Written task -
Where in the entries below does "VEHICULE" appear? Copy every line that has it.

[Start of Attachment]

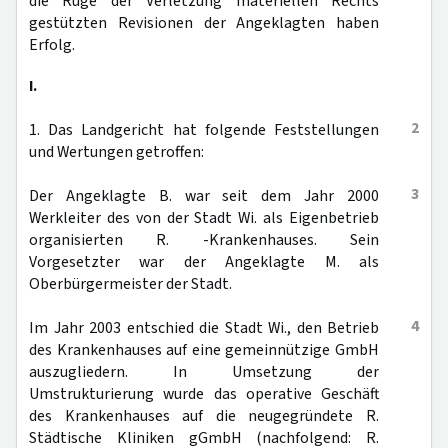
die Rüge der Verletzung materiellen Rechts
gestützten Revisionen der Angeklagten haben
Erfolg.
I.
2
1. Das Landgericht hat folgende Feststellungen
und Wertungen getroffen:
3
Der Angeklagte B. war seit dem Jahr 2000
Werkleiter des von der Stadt Wi. als Eigenbetrieb
organisierten R. -Krankenhauses. Sein
Vorgesetzter war der Angeklagte M. als
Oberbürgermeister der Stadt.
4
Im Jahr 2003 entschied die Stadt Wi., den Betrieb
des Krankenhauses auf eine gemeinnützige GmbH
auszugliedern. In Umsetzung der
Umstrukturierung wurde das operative Geschäft
des Krankenhauses auf die neugegründete R.
Städtische Kliniken gGmbH (nachfolgend: R.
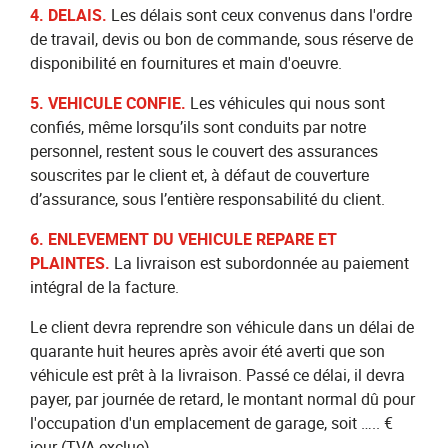
4. DELAIS.
Les délais sont ceux convenus dans l'ordre
de travail, devis ou bon de commande, sous réserve de
disponibilité en fournitures et main d'oeuvre.
5. VEHICULE CONFIE.
Les véhicules qui nous sont
confiés, même lorsqu’ils sont conduits par notre
personnel, restent sous le couvert des assurances
souscrites par le client et, à défaut de couverture
d’assurance, sous l’entière responsabilité du client.
6. ENLEVEMENT DU VEHICULE REPARE ET
PLAINTES.
La livraison est subordonnée au paiement
intégral de la facture.
Le client devra reprendre son véhicule dans un délai de
quarante huit heures après avoir été averti que son
véhicule est prêt à la livraison. Passé ce délai, il devra
payer, par journée de retard, le montant normal dû pour
l'occupation d'un emplacement de garage, soit ….. €
jour (TVA exclue).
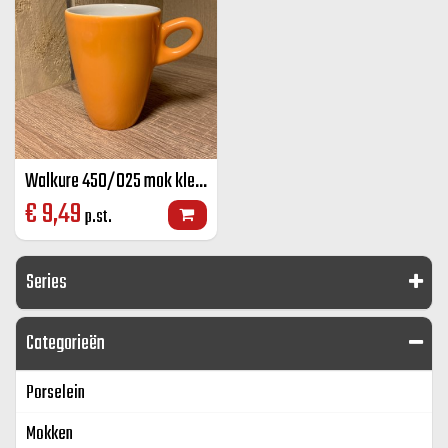
Walkure 450/025 mok kleur 25 cl
€
9,49
p.st.
Series
Categorieën
Porselein
Mokken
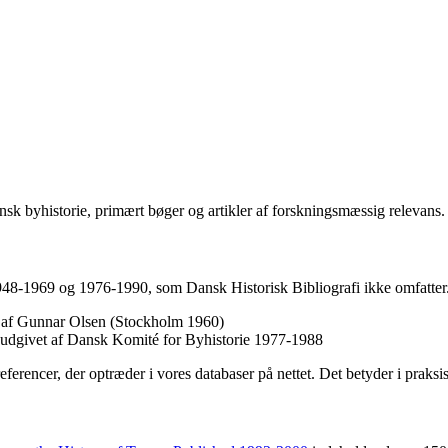
sk byhistorie, primært bøger og artikler af forskningsmæssig relevans.
1948-1969 og 1976-1990, som Dansk Historisk Bibliografi ikke omfatter.
et af Gunnar Olsen (Stockholm 1960)
, udgivet af Dansk Komité for Byhistorie 1977-1988
referencer, der optræder i vores databaser på nettet. Det betyder i praks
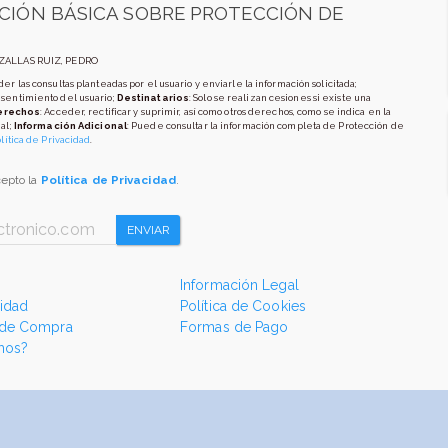
CIÓN BÁSICA SOBRE PROTECCIÓN DE
AZALLAS RUIZ, PEDRO
er las consultas planteadas por el usuario y enviarle la información solicitada;
nsentimiento del usuario;
Destinatarios
: Solo se realizan cesiones si existe una
erechos
: Acceder, rectificar y suprimir, así como otros derechos, como se indica en la
al;
Información Adicional
: Puede consultar la información completa de Protección de
lítica de Privacidad
.
cepto la
Política de Privacidad
.
ENVIAR
Información Legal
cidad
Política de Cookies
 de Compra
Formas de Pago
mos?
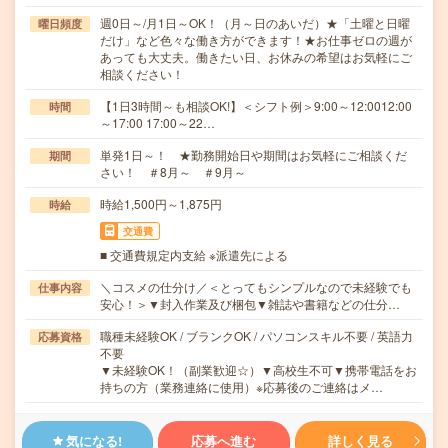
週0日～/月1日～OK！（月～日のあいだ）★「土曜と日曜
曜日頻度
だけ」など色々な働き方ができます！★お仕事ゼロの週が
あっても大丈夫。働きたい日、お休みの希望はお気軽にご
相談ください！
【1日3時間～も相談OK!】＜シフト例＞9:00～12:0012:00
時間
～17:00 17:00～22…
単発1日～！ ★勤務開始日や期間はお気軽にご相談くだ
期間
さい！ ＃8月～ ＃9月～
時給1,500円～1,875円
時給
交通費
■ 交通費規定内支給 ※派遣先による
＼コスメの仕分け／＜とってもシンプルなので未経験でも
仕事内容
安心！＞▼封入作業及び梱包▼雑誌や書籍などの仕分…
職種未経験OK / ブランクOK / パソコンスキル不要 / 英語力
応募資格
不要
▼未経験OK！（副業歓迎☆）▼高校生不可▼携帯電話をお
持ちの方（業務連絡に使用）※応募後のご連絡はメ…
気になる!
応募へ進む
詳しく見る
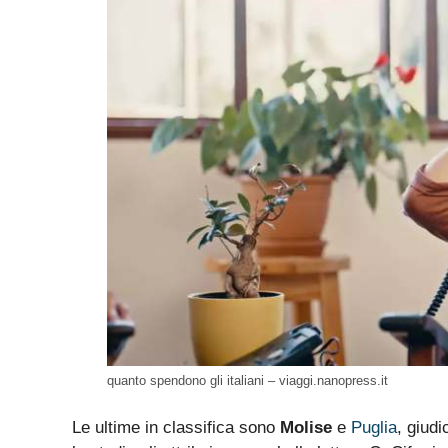
quanto spendono gli italiani – viaggi.nanopress.it
Le ultime in classifica sono
Molise
e
Puglia
, giudi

[End of Attachment]

Reply to the exercise -
5. VEHICULE CONFIE.
6. ENLEVEMENT DU VEHICULE REPARE ET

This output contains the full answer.